Read Along Stories Ages 10-11 5 min read

The Three-Minute Corridor Broadcast

A student media challenge teaches Grade 6 how to turn crowded school information into a short, clear spoken bulletin.

Try the question at the end
The Three-Minute Corridor Broadcast
Key words
corridor urgency listener received

By the time children reached Grade 6, they believed they had heard every kind of announcement possible.

Lost bottle reminders.

Club list changes.

Rehearsal timings.

Science fair deadlines.

Bus route delays.

Uniform notes.

And the classic sentence that somehow returned every term: whoever has borrowed the atlas from the geography room, please return it.

So when the language teacher announced a new assignment called The Three-Minute Corridor Broadcast, the class expected something simple.

Take notices.

Read them.

Finish.

Instead, the assignment became much more difficult the moment they tried.

The goal was to prepare a short spoken bulletin that could be read in the corridor before dispersal so even children walking past would understand the most important information the first time.

No microphone.

No background music.

No second chances from a replay button.

Just a voice, a page, and moving listeners.

Aarav loved the idea immediately because it sounded like something between a school task and actual reporting. Sana loved it less because school information usually arrived in bulky paragraphs that seemed designed to trip up the reader halfway through the first sentence.

Their teacher divided the work into stages.

Collect.

Sort.

Cut.

Speak.

At first the class laughed at the word cut.

Then they saw the notice pile.

Two club reminders, one corrected date for the math quiz, a lost umbrella notice, a message about art sheets, a bus change for Route 12, and a sentence from the office so long that Aarav called it a paragraph wearing a disguise.

'No corridor listener will keep all this,' said the teacher. 'So your job is not to repeat everything.
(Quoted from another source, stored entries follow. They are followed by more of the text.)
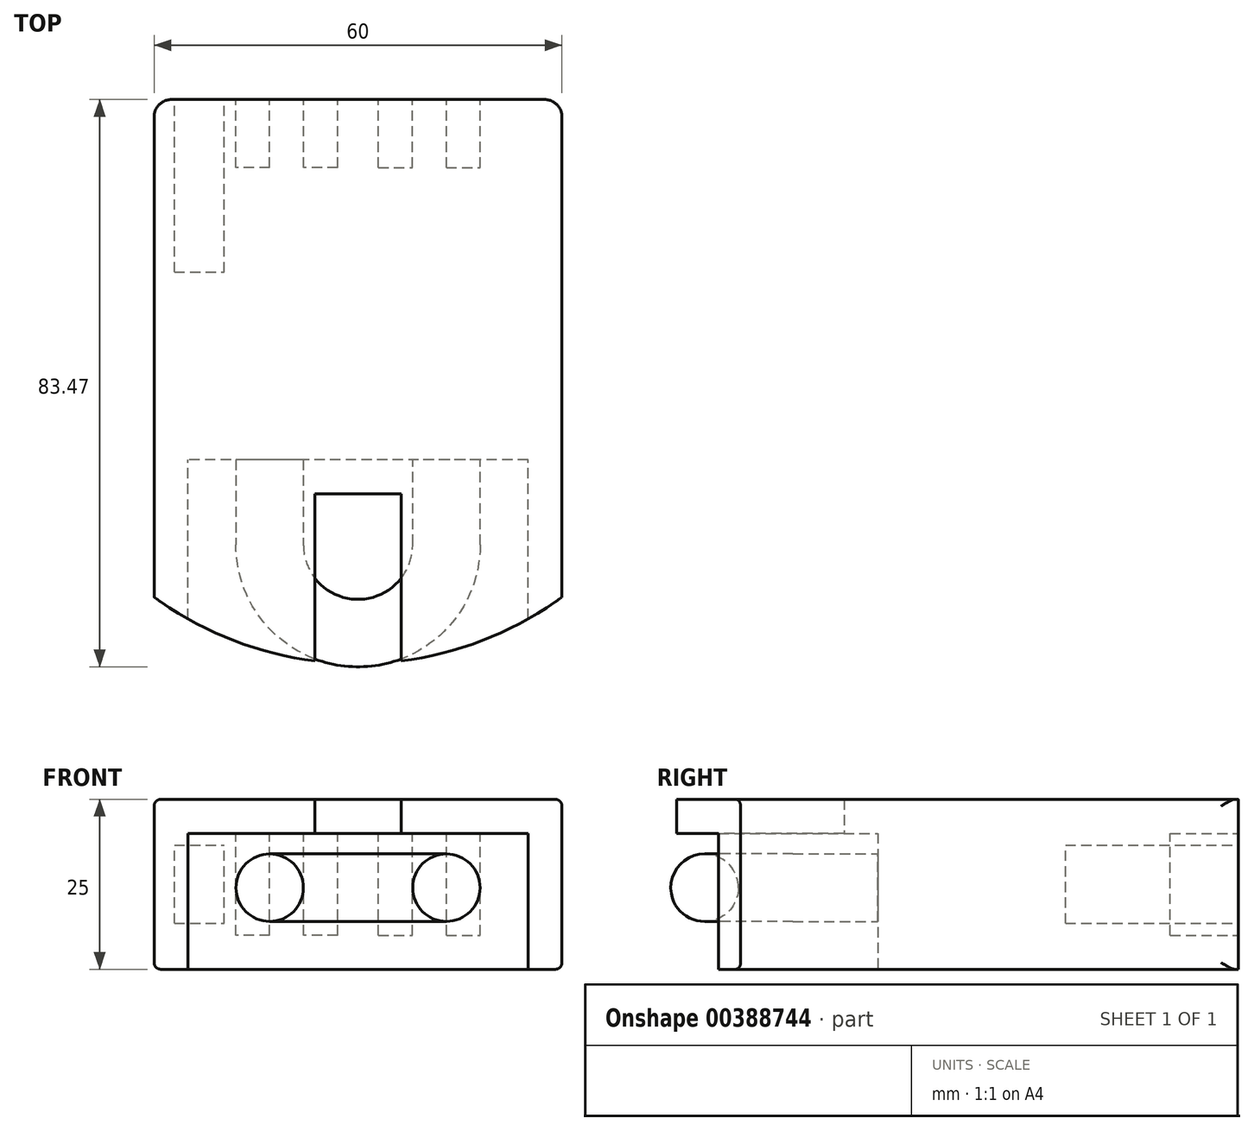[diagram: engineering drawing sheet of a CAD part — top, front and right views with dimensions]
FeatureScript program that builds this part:
annotation { "Feature Type Name" : "Feature", "Feature Type Description" : "" }
export const myFeature = defineFeature(function(context is Context, id is Id, definition is map)
    precondition{}
    {
        {
            var Q0;
            Q0=qCreatedBy(makeId("Top.planeOp"),FACE);
            var sketch = newSketch(context, id + "F0", { "sketchPlane" : qUnion([Q0])});
            skLineSegment(sketch, "E0.top", {"start": v(30, 36.6) * mm, "end": v(-30, 36.6) * mm});
            skLineSegment(sketch, "E0.left", {"start": v(30, -36.6) * mm, "end": v(30, 36.6) * mm});
            skLineSegment(sketch, "E0.right", {"start": v(-30, -36.6) * mm, "end": v(-30, 36.6) * mm});
            skPoint(sketch, "E0.middle", {"position": v(0, 0) * mm});
            skArc(sketch, "E1", {"start": v(-30, -36.6) * mm, "mid": v(0, -46.4) * mm, "end": v(30, -36.6) * mm});
            skSolve(sketch);
        }
        {
            var Q0;
            Q0=makeQuery(id+"F0.imprint","IMPRINT",FACE,{"disambiguationData":[TD([[makeQuery(id+"F0.imprint","IMPRINT",EDGE,{"derivedFrom":sQuery(id+"F0.wireOp",EDGE,"E0.bottom")}),-1.0]])]});
            var Q1;
            Q1=makeQuery(id+"F0.imprint","IMPRINT",FACE,{"disambiguationData":[TD([[makeQuery(id+"F0.imprint","IMPRINT",EDGE,{"derivedFrom":sQuery(id+"F0.wireOp",EDGE,"E0.top")}),1.0]])]});
            extrude(context, id + "F1", {"entities" : qUnion([Q0, Q1]), "depth" : 25 * mm});
        }
        {
            var Q0;
            Q0=qCreatedBy(makeId("Top.planeOp"),FACE);
            var sketch = newSketch(context, id + "F2", { "sketchPlane" : qUnion([Q0])});
            skLineSegment(sketch, "E2.bottom", {"start": v(-6.35, -46.4) * mm, "end": v(6.35, -46.4) * mm});
            skLineSegment(sketch, "E2.top", {"start": v(-6.35, -21.4) * mm, "end": v(6.35, -21.4) * mm});
            skLineSegment(sketch, "E2.left", {"start": v(-6.35, -46.4) * mm, "end": v(-6.35, -21.4) * mm});
            skLineSegment(sketch, "E2.right", {"start": v(6.35, -46.4) * mm, "end": v(6.35, -21.4) * mm});
            skPoint(sketch, "E2.middle", {"position": v(0, -33.9) * mm});
            skSolve(sketch);
        }
        {
            var Q0;
            Q0=makeQuery(id+"F1.opExtrude","SWEPT_EDGE",EDGE,{"disambiguationData":[OSD([sQuery(id+"F0.wireOp",EDGE,"E0.top"),sQuery(id+"F0.wireOp",EDGE,"E0.right")])]});
            var Q1;
            Q1=makeQuery(id+"F1.opExtrude","SWEPT_EDGE",EDGE,{"disambiguationData":[OSD([sQuery(id+"F0.wireOp",EDGE,"E0.top"),sQuery(id+"F0.wireOp",EDGE,"E0.left")])]});
            fillet(context, id + "F3", {"entities" : qUnion([Q0, Q1]), "radius" : 2.54 * mm, "tangentPropagation" : true, "allowEdgeOverflow" : false});
        }
        {
            var Q0;
            Q0=makeQuery(id+"F0.imprint","IMPRINT",FACE,{"disambiguationData":[TD([[makeQuery(id+"F0.imprint","IMPRINT",EDGE,{"derivedFrom":sQuery(id+"F0.wireOp",EDGE,"E0.top")}),1.0]])]});
            var sketch = newSketch(context, id + "F4", { "sketchPlane" : qUnion([Q0])});
            skLineSegment(sketch, "E3.bottom", {"start": v(25, -46.4) * mm, "end": v(-25, -46.4) * mm});
            skLineSegment(sketch, "E3.top", {"start": v(25, -16.4) * mm, "end": v(-25, -16.4) * mm});
            skLineSegment(sketch, "E3.left", {"start": v(25, -46.4) * mm, "end": v(25, -16.4) * mm});
            skLineSegment(sketch, "E3.right", {"start": v(-25, -46.4) * mm, "end": v(-25, -16.4) * mm});
            skPoint(sketch, "E3.middle", {"position": v(0, -31.4) * mm});
            skSolve(sketch);
        }
        {
            var Q0;
            Q0=qSketchRegion(id+"F4",true);
            extrude(context, id + "F5", {"entities" : qUnion([Q0]), "operationType" : NewBodyOperationType.REMOVE, "depth" : 20 * mm});
        }
        {
            var Q0;
            Q0=qSketchRegion(id+"F2",true);
            var Q1;
            Q1=makeQuery(id+"F1.opExtrude","CAP_FACE",FACE,{"disambiguationData":[OSD([sQuery(id+"F0.wireOp",EDGE,"E0.top"),sQuery(id+"F0.wireOp",EDGE,"E0.left"),sQuery(id+"F0.wireOp",EDGE,"E0.right"),sQuery(id+"F0.wireOp",EDGE,"E1")])],"isStart":false});
            extrude(context, id + "F6", {"entities" : qUnion([Q0]), "operationType" : NewBodyOperationType.REMOVE, "endBound" : BoundingType.UP_TO_SURFACE, "endBoundEntityFace" : qUnion([Q1]), "depth" : 25.4 * mm});
        }
        {
            var Q0;
            Q0=makeQuery(id+"F1.opExtrude","CAP_EDGE",EDGE,{"disambiguationData":[OSD([sQuery(id+"F0.wireOp",EDGE,"E0.left")])],"isStart":true});
            var Q1;
            Q1=makeQuery(id+"F1.opExtrude","CAP_EDGE",EDGE,{"disambiguationData":[OSD([sQuery(id+"F0.wireOp",EDGE,"E0.left")])],"isStart":false});
            var Q2;
            Q2=makeQuery(id+"F1.opExtrude","CAP_EDGE",EDGE,{"disambiguationData":[OSD([sQuery(id+"F0.wireOp",EDGE,"E0.right")])],"isStart":false});
            var Q3;
            Q3=makeQuery(id+"F1.opExtrude","CAP_EDGE",EDGE,{"disambiguationData":[OSD([sQuery(id+"F0.wireOp",EDGE,"E0.right")])],"isStart":true});
            fillet(context, id + "F7", {"entities" : qUnion([Q0, Q1, Q2, Q3]), "radius" : 1 * mm, "allowEdgeOverflow" : false});
        }
        {
            var Q0;
            Q0=makeQuery(id+"F5.boolean.opBoolean","COPY",FACE,{"derivedFrom":makeQuery(id+"F5.opExtrude","SWEPT_FACE",FACE,{"disambiguationData":[OSD([sQuery(id+"F4.wireOp",EDGE,"E3.top")])]})});
            var sketch = newSketch(context, id + "F8", { "sketchPlane" : qUnion([Q0])});
            skCircle(sketch, "E4", {"center": v(-13, 12) * mm, "radius": 5 * mm});
            skCircle(sketch, "E5.MirrorC", {"center": v(13, 12) * mm, "radius": 5 * mm});
            skSolve(sketch);
        }
        {
            var Q0;
            Q0=makeQuery(id+"F1.opExtrude","SWEPT_FACE",FACE,{"disambiguationData":[OSD([sQuery(id+"F0.wireOp",EDGE,"E0.top")])]});
            var sketch = newSketch(context, id + "F9", { "sketchPlane" : qUnion([Q0])});
            skLineSegment(sketch, "E6.bottom", {"start": v(-13, 5) * mm, "end": v(-18, 5) * mm});
            skLineSegment(sketch, "E6.top", {"start": v(-13, 20) * mm, "end": v(-18, 20) * mm});
            skLineSegment(sketch, "E6.left", {"start": v(-13, 5) * mm, "end": v(-13, 20) * mm});
            skLineSegment(sketch, "E6.right", {"start": v(-18, 5) * mm, "end": v(-18, 20) * mm});
            skPoint(sketch, "E6.middle", {"position": v(-15.5, 12.5) * mm});
            skLineSegment(sketch, "E7.MirrorCS", {"start": v(13, 5) * mm, "end": v(13, 20) * mm});
            skLineSegment(sketch, "E8.MirrorCS", {"start": v(13, 20) * mm, "end": v(18, 20) * mm});
            skLineSegment(sketch, "E9.MirrorCS", {"start": v(18, 5) * mm, "end": v(18, 20) * mm});
            skLineSegment(sketch, "E10.MirrorCS", {"start": v(13, 5) * mm, "end": v(18, 5) * mm});
            skLineSegment(sketch, "E11.bottom", {"start": v(-3, 5) * mm, "end": v(-8, 5) * mm});
            skLineSegment(sketch, "E11.top", {"start": v(-3, 20) * mm, "end": v(-8, 20) * mm});
            skLineSegment(sketch, "E11.left", {"start": v(-3, 5) * mm, "end": v(-3, 20) * mm});
            skLineSegment(sketch, "E11.right", {"start": v(-8, 5) * mm, "end": v(-8, 20) * mm});
            skPoint(sketch, "E11.middle", {"position": v(-5.5, 12.5) * mm});
            skLineSegment(sketch, "E12.MirrorCS", {"start": v(3, 20) * mm, "end": v(8, 20) * mm});
            skLineSegment(sketch, "E13.MirrorCS", {"start": v(8, 5) * mm, "end": v(8, 20) * mm});
            skLineSegment(sketch, "E14.MirrorCS", {"start": v(3, 5) * mm, "end": v(3, 20) * mm});
            skLineSegment(sketch, "E15.MirrorCS", {"start": v(3, 5) * mm, "end": v(8, 5) * mm});
            skSolve(sketch);
        }
        {
            var Q0;
            Q0=qSketchRegion(id+"F9",true);
            extrude(context, id + "F10", {"entities" : qUnion([Q0]), "operationType" : NewBodyOperationType.REMOVE, "oppositeDirection" : true, "depth" : 10 * mm});
        }
        {
            var Q0;
            Q0=makeQuery(id+"F1.opExtrude","SWEPT_FACE",FACE,{"disambiguationData":[OSD([sQuery(id+"F0.wireOp",EDGE,"E0.top")])]});
            var sketch = newSketch(context, id + "F11", { "sketchPlane" : qUnion([Q0])});
            skLineSegment(sketch, "E16.bottom", {"start": v(27, 6.75) * mm, "end": v(19.7, 6.75) * mm});
            skLineSegment(sketch, "E16.top", {"start": v(27, 18.25) * mm, "end": v(19.7, 18.25) * mm});
            skLineSegment(sketch, "E16.left", {"start": v(27, 6.75) * mm, "end": v(27, 18.25) * mm});
            skLineSegment(sketch, "E16.right", {"start": v(19.7, 6.75) * mm, "end": v(19.7, 18.25) * mm});
            skPoint(sketch, "E16.middle", {"position": v(23.35, 12.5) * mm});
            skSolve(sketch);
        }
        {
            var Q0;
            Q0=makeQuery(id+"F11.imprint","IMPRINT",FACE,{"disambiguationData":[TD([[makeQuery(id+"F11.imprint","IMPRINT",EDGE,{"derivedFrom":sQuery(id+"F11.wireOp",EDGE,"E16.bottom")}),-1.0]])]});
            extrude(context, id + "F12", {"entities" : qUnion([Q0]), "operationType" : NewBodyOperationType.REMOVE, "oppositeDirection" : true, "depth" : 25.4 * mm});
        }
        {
            var Q0;
            Q0=qCreatedBy(makeId("Top.planeOp"),FACE);
            cPlane(context, id + "F13", {"entities" : qUnion([Q0]), "cplaneType" : CPlaneType.OFFSET, "offset" : 12 * mm, "width" : 152.4 * mm, "height" : 152.4 * mm});
        }
        {
            var Q0;
            Q0=qCreatedBy(id+"F13.planeOp",FACE);
            var sketch = newSketch(context, id + "F14", { "sketchPlane" : qUnion([Q0])});
            skLineSegment(sketch, "E17", {"start": v(-13, -16.4) * mm, "end": v(-13, -28.9) * mm});
            skLineSegment(sketch, "E18", {"start": v(13, -16.4) * mm, "end": v(13, -28.9) * mm});
            skArc(sketch, "E19", {"start": v(-13, -28.9) * mm, "mid": v(0, -41.9) * mm, "end": v(13, -28.9) * mm});
            skSolve(sketch);
        }
        {
            var Q0;
            Q0=makeQuery(id+"F8.imprint","IMPRINT",FACE,{"disambiguationData":[TD([[makeQuery(id+"F8.imprint","IMPRINT",EDGE,{"derivedFrom":sQuery(id+"F8.wireOp",EDGE,"E4")}),-1.0]])]});
            var sketch = newSketch(context, id + "F15", { "sketchPlane" : qUnion([Q0])});
            skCircle(sketch, "E20", {"center": v(-13, 12) * mm, "radius": 4.97 * mm});
            skSolve(sketch);
        }
        {
            var Q0;
            Q0 = qSketchRegion(id + "F15", true);
            var Q1;
            Q1=sQuery(id+"F14.wireOp",EDGE,"E17");
            var Q2;
            Q2=sQuery(id+"F14.wireOp",EDGE,"E19");
            var Q3;
            Q3=sQuery(id+"F14.wireOp",EDGE,"E18");
            sweep(context, id + "F16", {"operationType" : NewBodyOperationType.ADD, "profiles" : qUnion([Q0]), "path" : qUnion([Q1, Q2, Q3])});
        }
    });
Your job is to decide what must travel.'

That changed the assignment from reading into editing.

Now the class argued usefully.

Should the bus change come first? Yes, because it affected the same day.

Should the lost umbrella include its floral handle detail? Yes, because details help objects return home.

Did the art-sheet notice need the entire supply explanation? No. Only date and quantity.

By the time the pile had been reduced, the teacher wrote four more instructions on the board.

Start with urgency.

Keep one idea per sentence.

Repeat dates once, not five times.

End with the action people must take.

The class practiced in pairs.

Some voices were clear but too flat. Some were expressive but too fast. Some readers forgot to lift their eyes between items and ended up sounding as if they were reading to the paper rather than the corridor.

Sana discovered that she was best at shaping the sentences before they were read. Aarav was best at carrying them aloud once the wording was right. So they made an efficient team.

Sana cut the office paragraph from sixty-three words to twenty-two.

Aarav tested whether the result still sounded natural.

Together they removed every unnecessary beginning, every repeated phrase, every word that delayed the useful part of the message.

On Friday, when the practice bulletin was finally read from the corridor landing, three different kinds of listeners were present.

Children rushing toward buses.

Teachers carrying answer sheets.

And one watchful row of classmates judging the success of the experiment.

Aarav began.

'Important updates before dispersal.'

Pause.

'Route 12 students: your bus will leave from the back gate today.'

Pause.

'Art club members need two chart sheets on Monday.'

Pause.

'One navy umbrella with a floral handle is waiting in the office.'

Pause.

'Quiz corrections are pinned outside the math room. Please check your date before leaving.'

Nothing dramatic happened.

That was how they knew it worked.

No one looked confused.

Two Route 12 students changed direction instantly.

One child near the stairs whispered, 'That umbrella is mine.'

A teacher nodded at the trimmed math message and said, 'Much better than the written version.'

After class, the language teacher asked what they had learned.

Sana answered first.

'Clear speaking begins with clear cutting,' she said.

Aarav added, 'And if the listener is moving, the sentence must still land.'

The teacher smiled because those were exactly the lessons hidden inside the assignment.

By the next week, several students had started revising ordinary school notes for fun, trimming them in the margins of their notebooks just to see whether the meaning became stronger.

Grade 6 had set out to make one three-minute bulletin.

Instead, they had learned a larger skill.

Information is not helpful merely because it exists.

It becomes helpful when someone shapes it carefully enough to be received.

Story thought

Clear communication depends on choosing what truly matters and expressing it so others can receive it easily.

Parent tip

Read slowly, point to key words, and ask one warm question at the end.

Try these story questions

Short follow-up prompts help with listening, memory, and simple inference.

Question 1

What made the corridor broadcast harder than a normal reading task?

The students had to choose and shape the information so moving listeners could understand it quickly.

Question 2

What did Sana learn from the assignment?

She learned that clear speaking often begins with cutting and organizing the message well.